# Hail or Ruler



## Slush Puppie (Aug 15, 2011)

Anyone?

Will the Hail be ok for all mountain (as a beginner/intermediate), or will I wish I'd bought the stiffer Ruler?


----------



## readimag (Aug 10, 2011)

I would go for the ruler if you are more an all mtn kind of guy. I how the imperials and they are stiffer then the rulers. I have no problems when I happen to go in the park or freestyle on the mtn. Also the 390 boss will help if you do go in to the park as it is a mid flex like the boots.


----------



## Slush Puppie (Aug 15, 2011)

thx for the input readimag. I think you might well be right.

I guess one thing that would be useful to know would be:

How different do the Ruler feel to the Moto. Or the Hail to the Moto for that matter.

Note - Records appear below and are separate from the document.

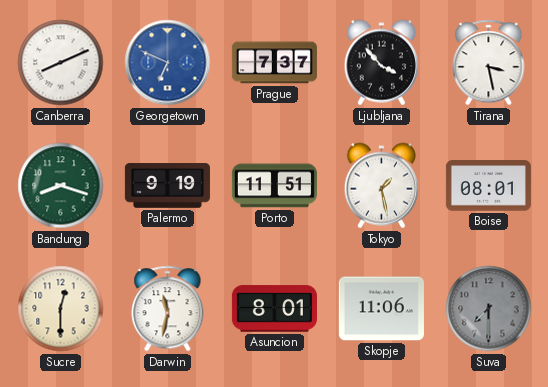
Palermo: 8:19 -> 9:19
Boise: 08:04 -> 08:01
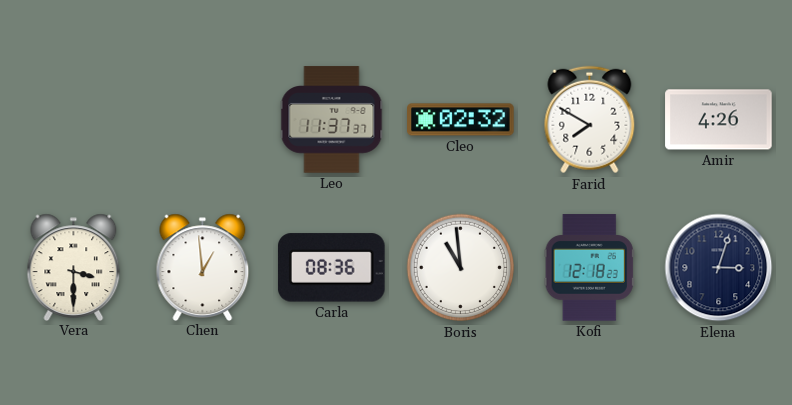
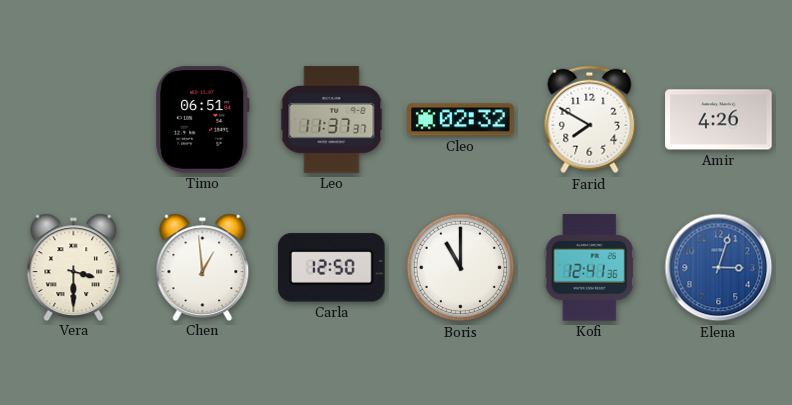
Timo: none -> 06:51
Carla: 08:36 -> 12:50
Boris: 10:59 -> 11:00
Kofi: 12:18 -> 12:41
Elena dial: navy -> blue
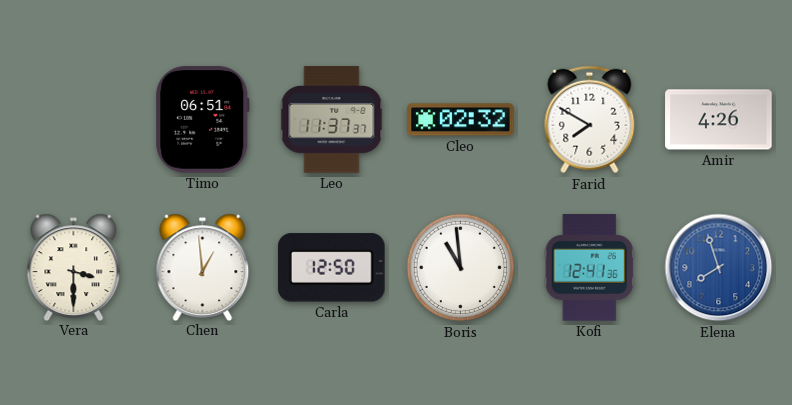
Boris: 11:00 -> 10:59
Elena: 3:03 -> 7:57
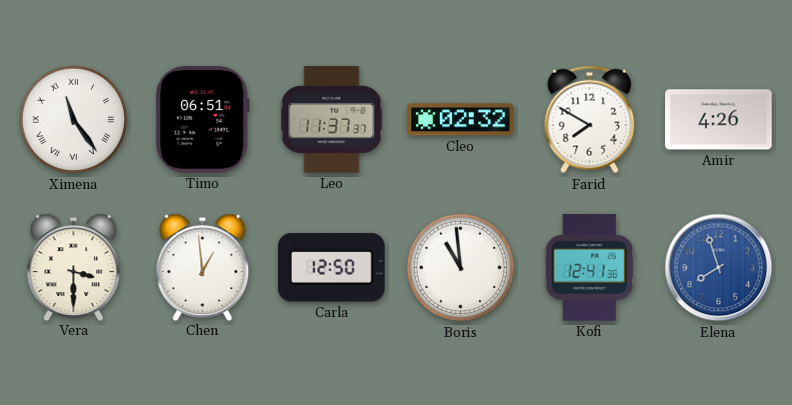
Ximena: none -> 11:24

I think I could live with the Moto if they were a really snug fit. So either option should in theory be ok.


----------



## readimag (Aug 10, 2011)

If you look on the website the tech on each boot is way different, dont get me wrong I started with the moto also. Great boot but once you get a better boot you will see the difference. I would see some reviews online with youtube and look what they say. You will get alot more boot also with the hail over the moto, about as stiff also when I used them a couple of years ago.


----------



## MeanJoe (Jul 20, 2011)

Agreed the tech is pretty different between the two. I'd swing towards the Hail. The Ruler is just a stiffer Moto - still a pretty much a lower-end boot with an upgraded liner than the Moto. The big thing, in my opinion, is that the Hail has an articulated cuff whereas the Moto and Ruler do not. An articulated cuff results is more natural flex of the boot without compromising the heel hold, etc.

FYI - I've ridden Motos for a few seasons before, always going with a lower cost boot vs. spending the big money. I finally spent the big money and the difference was amazing. In my opinion, the Motos are a pretty bad boot.

MeanJoe


----------